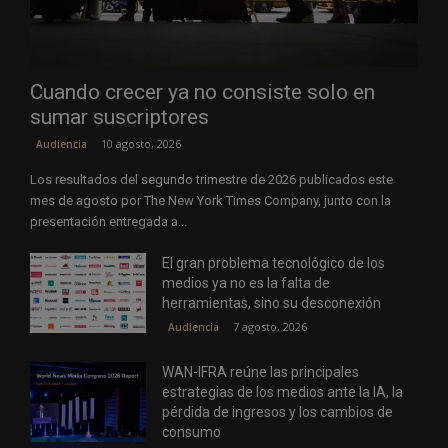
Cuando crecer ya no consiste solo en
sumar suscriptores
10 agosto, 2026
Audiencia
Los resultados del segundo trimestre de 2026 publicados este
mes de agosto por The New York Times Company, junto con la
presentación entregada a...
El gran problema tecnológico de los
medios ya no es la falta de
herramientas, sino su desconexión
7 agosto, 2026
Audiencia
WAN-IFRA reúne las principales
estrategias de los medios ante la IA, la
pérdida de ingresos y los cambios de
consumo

┄┄┄┄┄┄

### Exercise details:
Everything in the records except the pictures is to be repeated exactly.

### Solution:
Cuando crecer ya no consiste solo en
sumar suscriptores
10 agosto, 2026
Audiencia
Los resultados del segundo trimestre de 2026 publicados este
mes de agosto por The New York Times Company, junto con la
presentación entregada a...
El gran problema tecnológico de los
medios ya no es la falta de
herramientas, sino su desconexión
7 agosto, 2026
Audiencia
WAN-IFRA reúne las principales
estrategias de los medios ante la IA, la
pérdida de ingresos y los cambios de
consumo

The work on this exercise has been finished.